§ TASK INSTRUCTIONS: Turn every line of the material below into a numbered list, dropping any blank lines and leaving the pictures out.

§ RECORDED INFORMATION:

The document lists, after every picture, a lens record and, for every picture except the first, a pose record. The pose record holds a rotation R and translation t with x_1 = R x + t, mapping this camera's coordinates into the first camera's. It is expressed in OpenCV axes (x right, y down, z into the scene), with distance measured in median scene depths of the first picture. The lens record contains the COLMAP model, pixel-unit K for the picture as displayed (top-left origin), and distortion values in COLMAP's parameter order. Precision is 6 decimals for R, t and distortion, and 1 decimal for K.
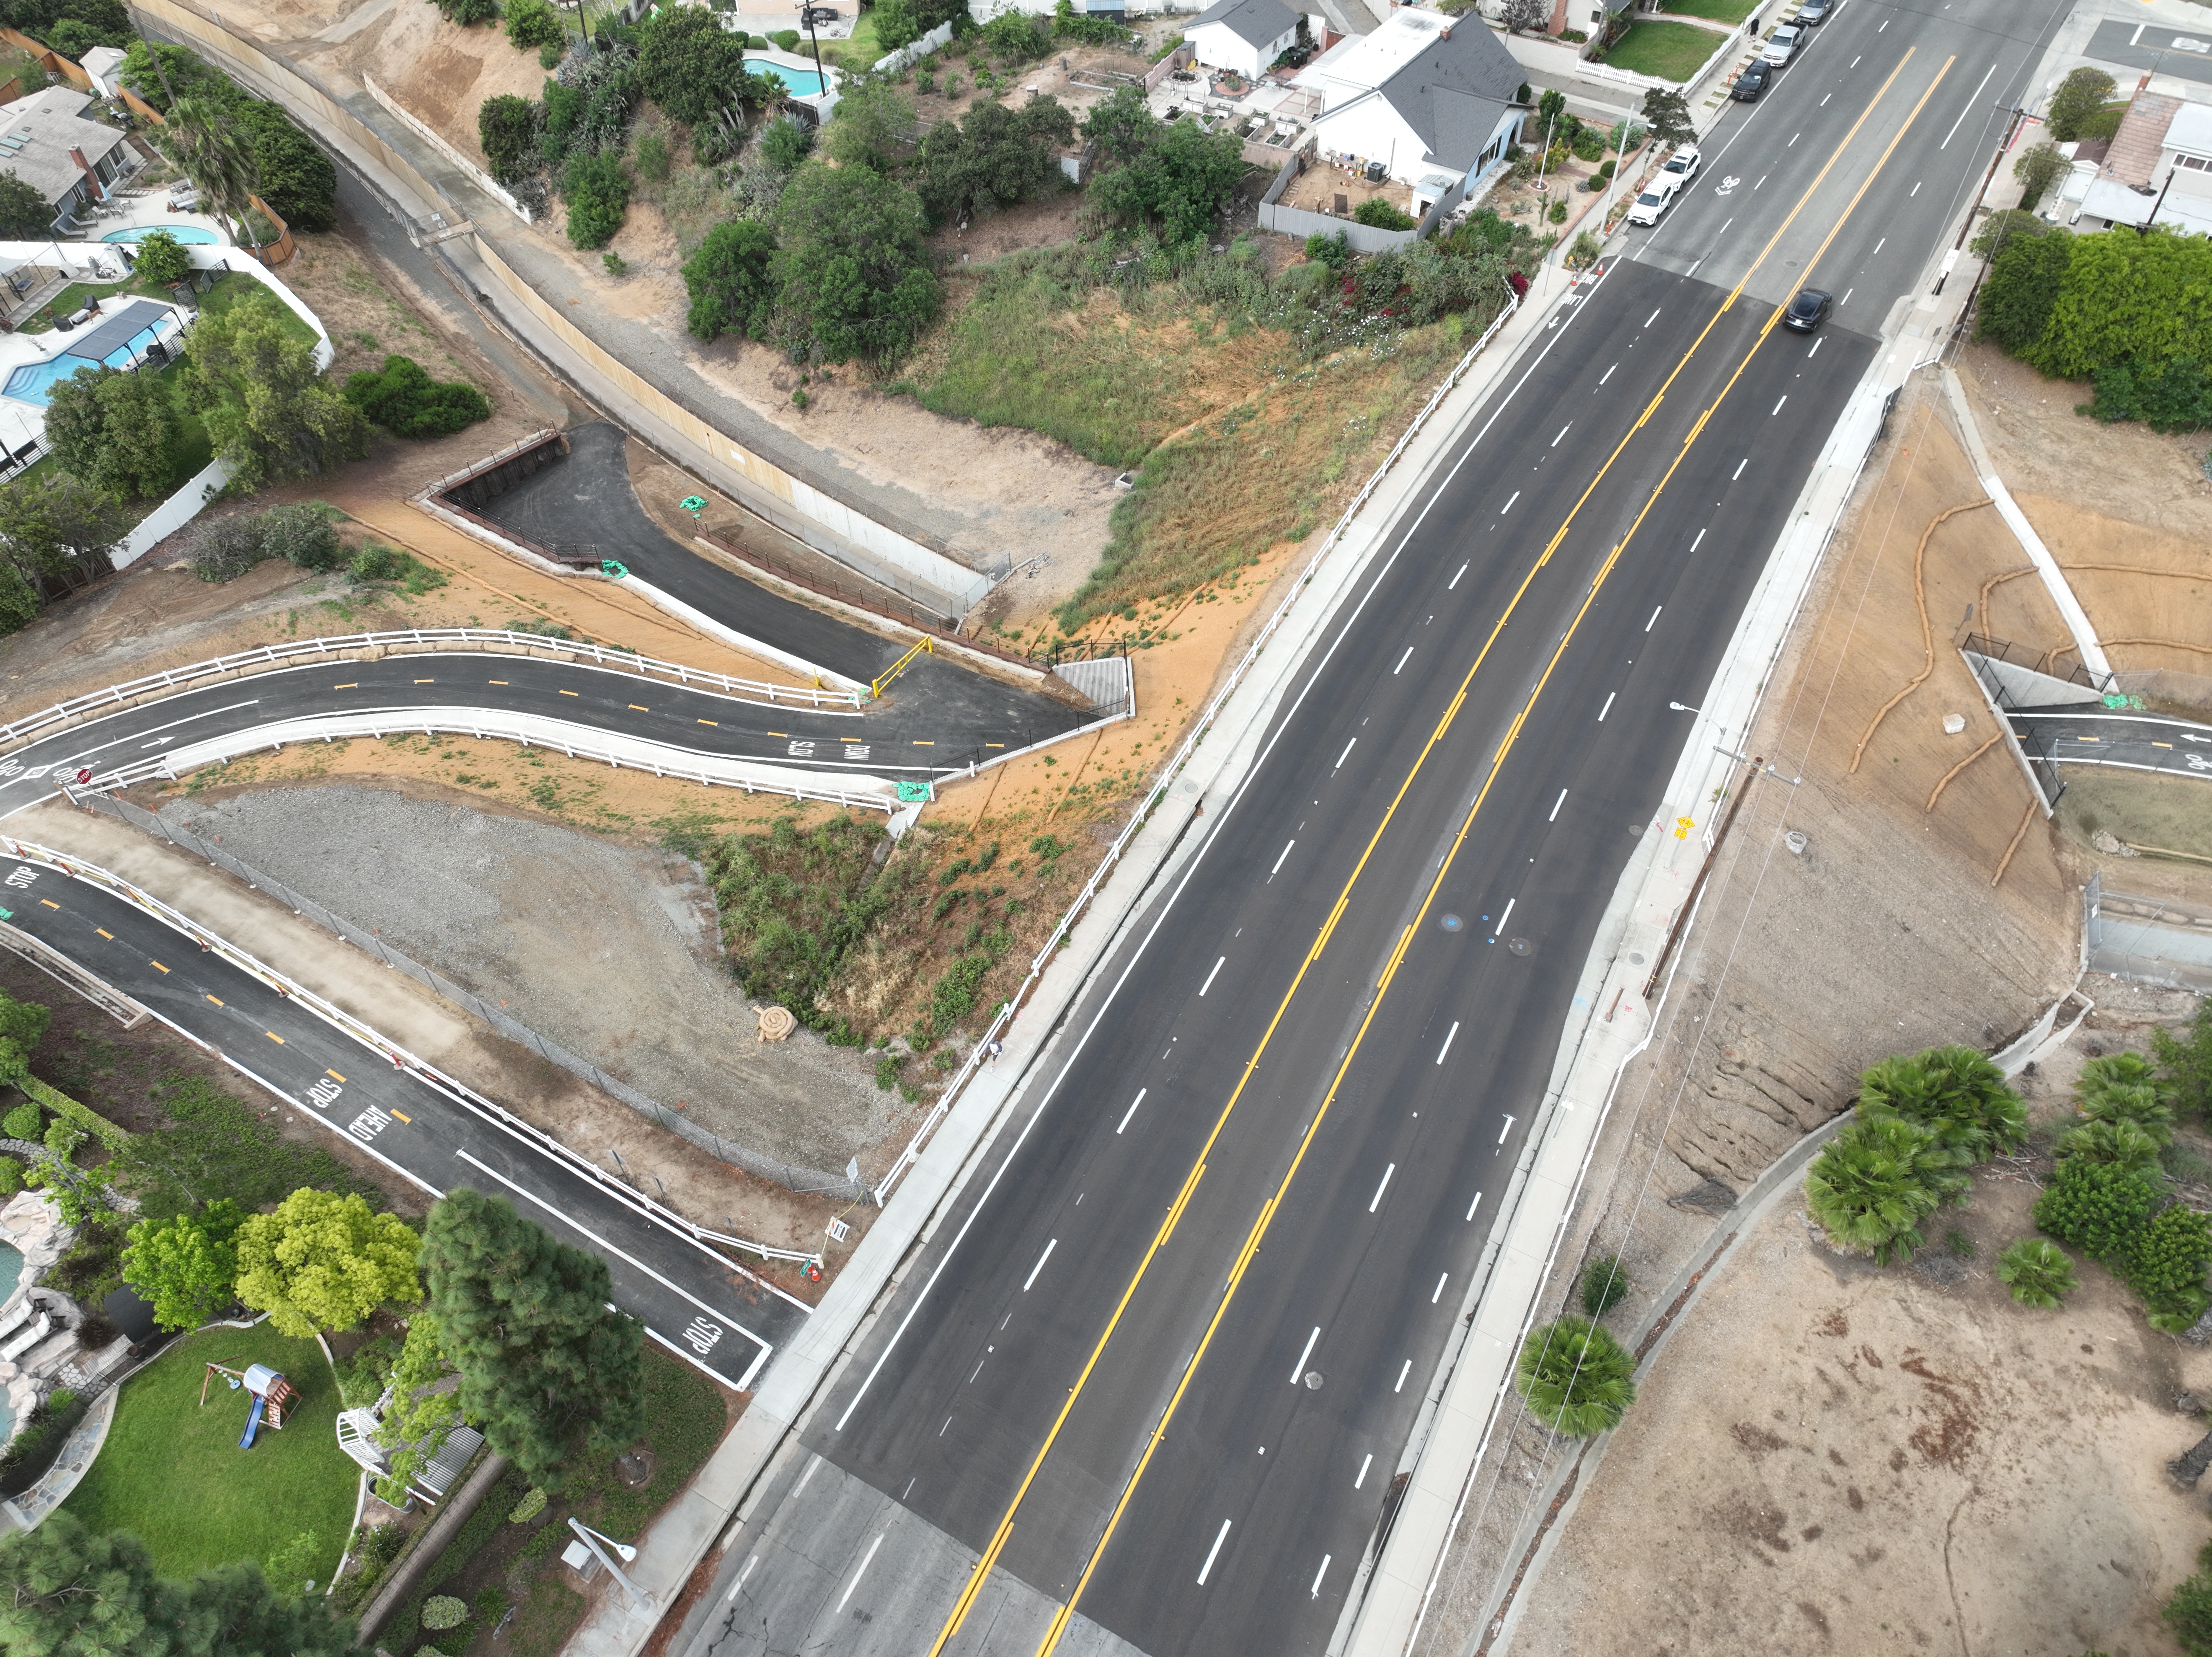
lens RADIAL K [[1553.1, 0, 1106.0], [0, 1553.1, 828.5], [0, 0, 1]] dist [-0.007508, 0.022791]
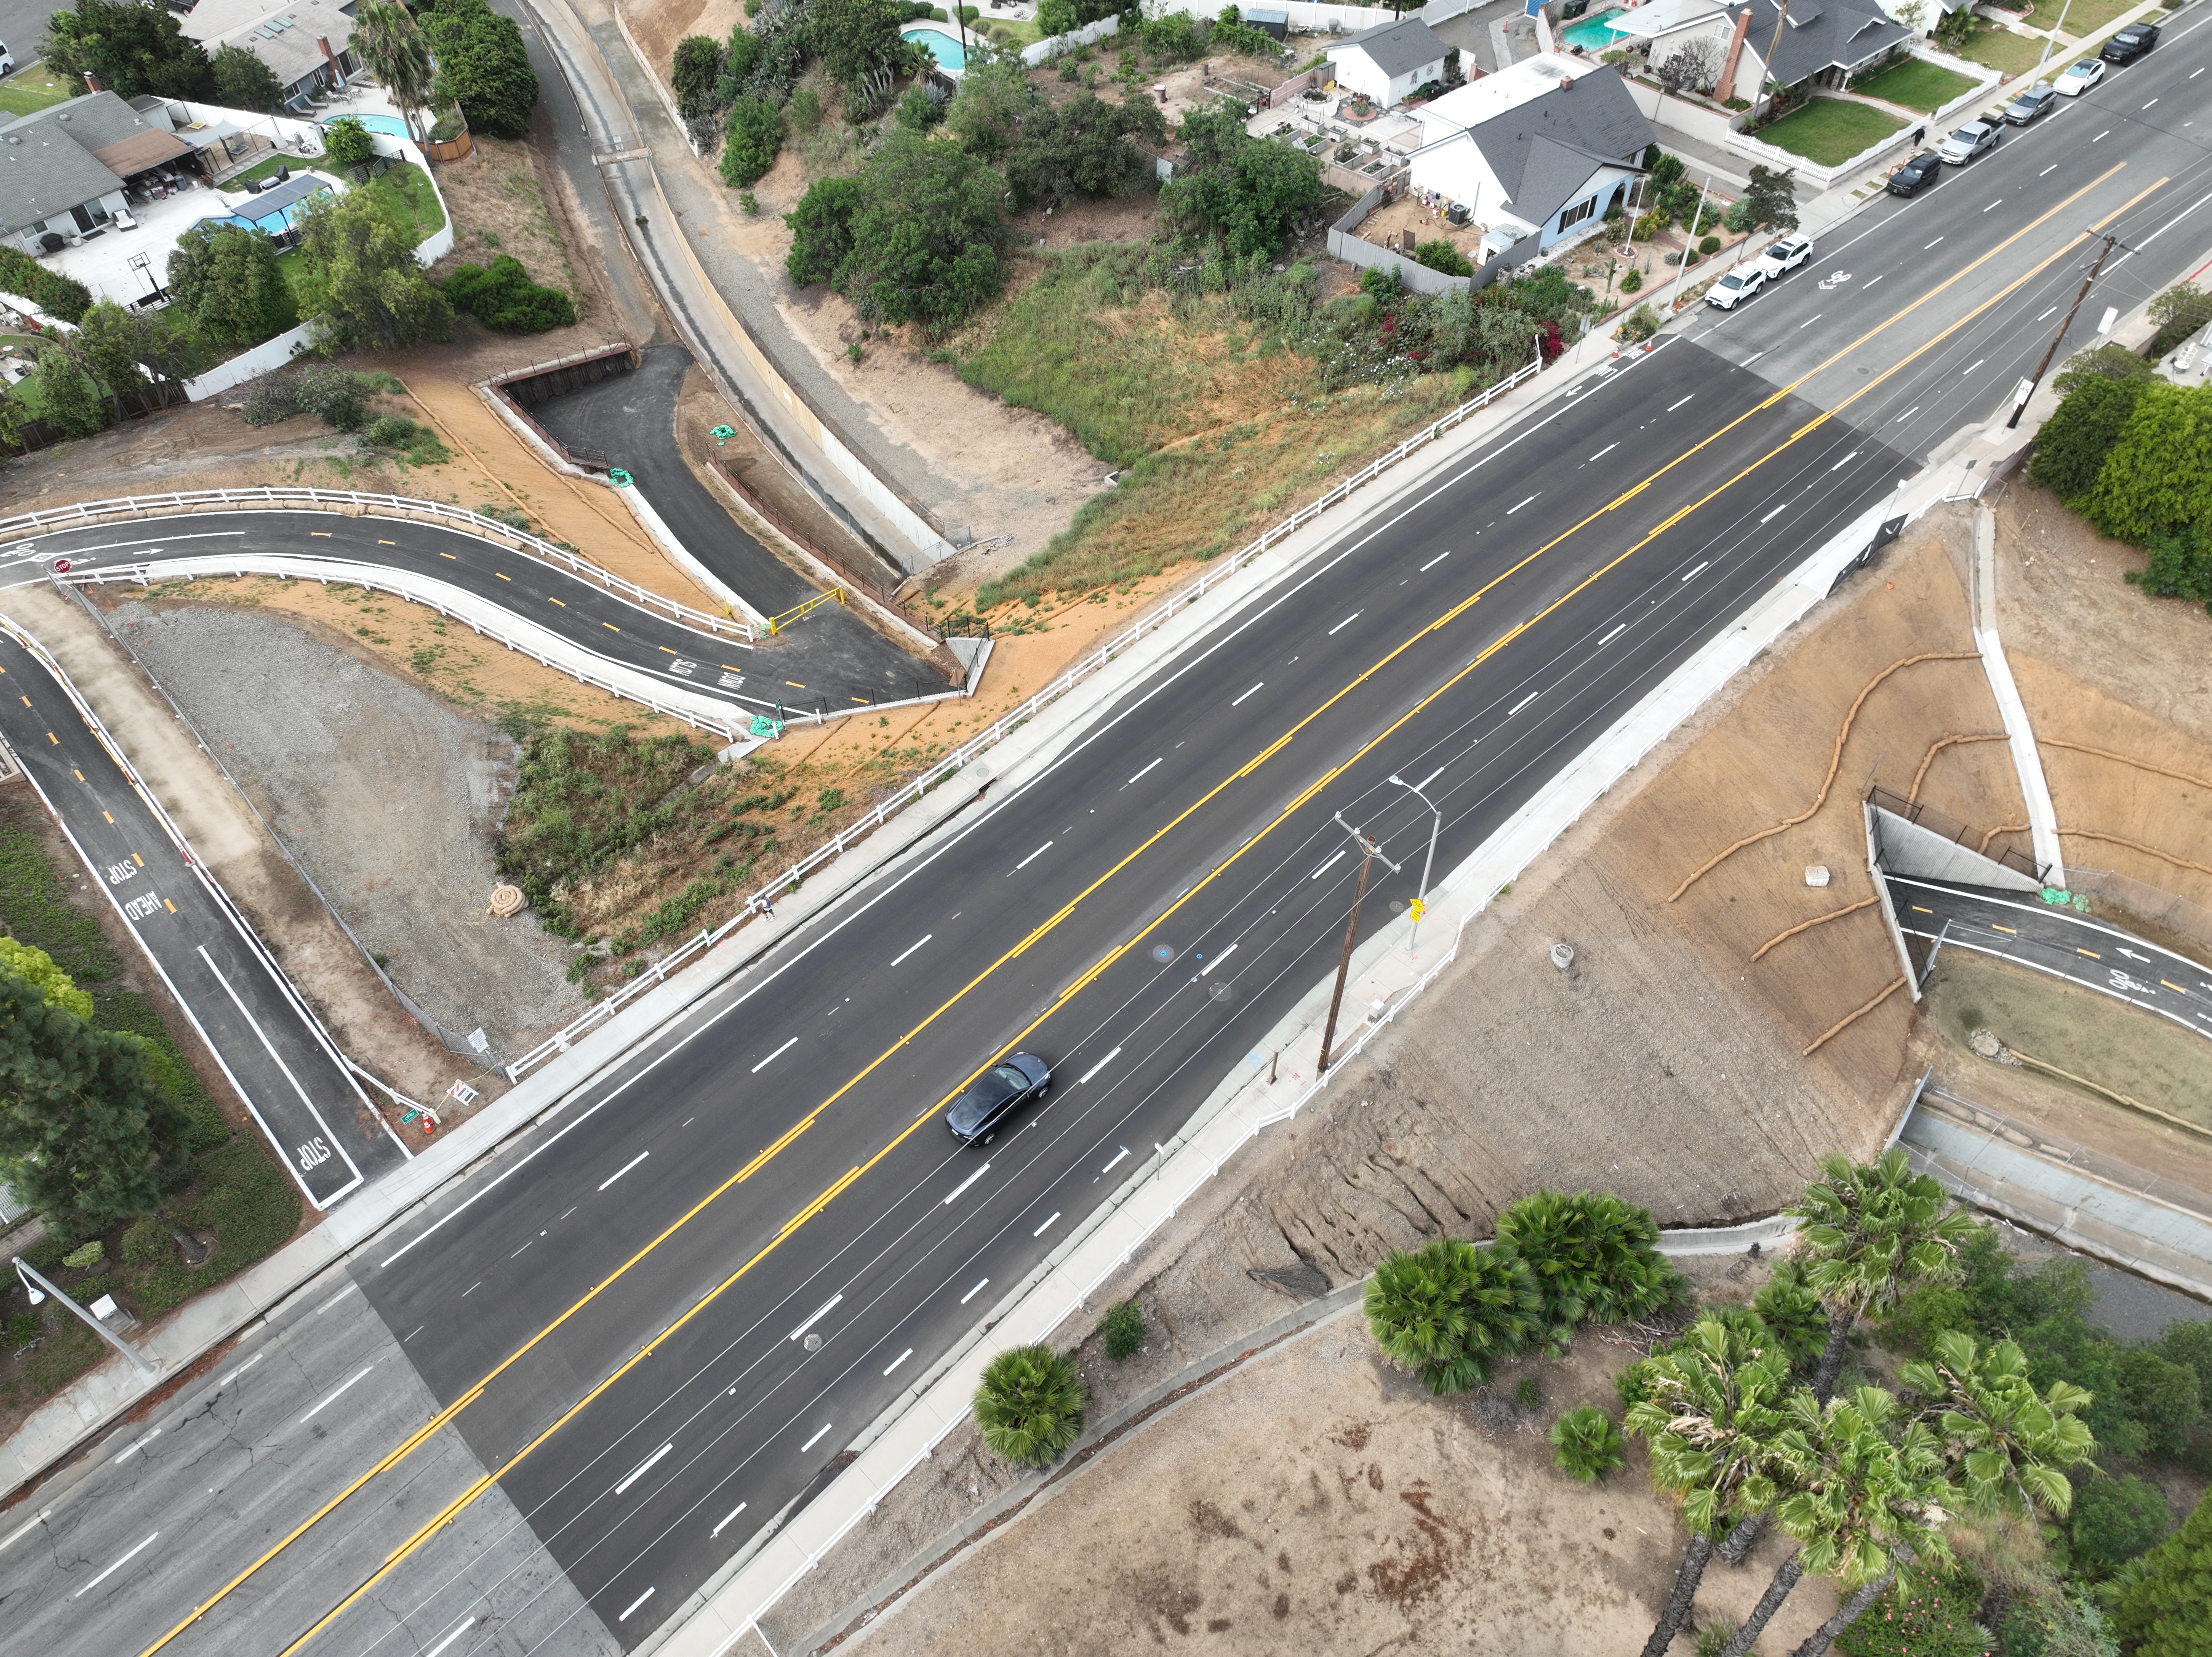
lens RADIAL K [[1553.1, 0, 1106.0], [0, 1553.1, 828.5], [0, 0, 1]] dist [-0.007508, 0.022791]
pose [[0.961518, 0.208227, -0.179232, 0.282677], [-0.208803, 0.977829, 0.015861, -0.020363], [0.178561, 0.022174, 0.983679, 0.015127]]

§ SOLUTION TO THIS EXERCISE:
1. The document lists, after every picture, a lens record and, for every picture except the first, a pose record. The pose record holds a rotation R and translation t with x_1 = R x + t, mapping this camera's coordinates into the first camera's. It is expressed in OpenCV axes (x right, y down, z into the scene), with distance measured in median scene depths of the first picture. The lens record contains the COLMAP model, pixel-unit K for the picture as displayed (top-left origin), and distortion values in COLMAP's parameter order. Precision is 6 decimals for R, t and distortion, and 1 decimal for K.
2. lens RADIAL K [[1553.1, 0, 1106.0], [0, 1553.1, 828.5], [0, 0, 1]] dist [-0.007508, 0.022791]
3. lens RADIAL K [[1553.1, 0, 1106.0], [0, 1553.1, 828.5], [0, 0, 1]] dist [-0.007508, 0.022791]
4. pose [[0.961518, 0.208227, -0.179232, 0.282677], [-0.208803, 0.977829, 0.015861, -0.020363], [0.178561, 0.022174, 0.983679, 0.015127]]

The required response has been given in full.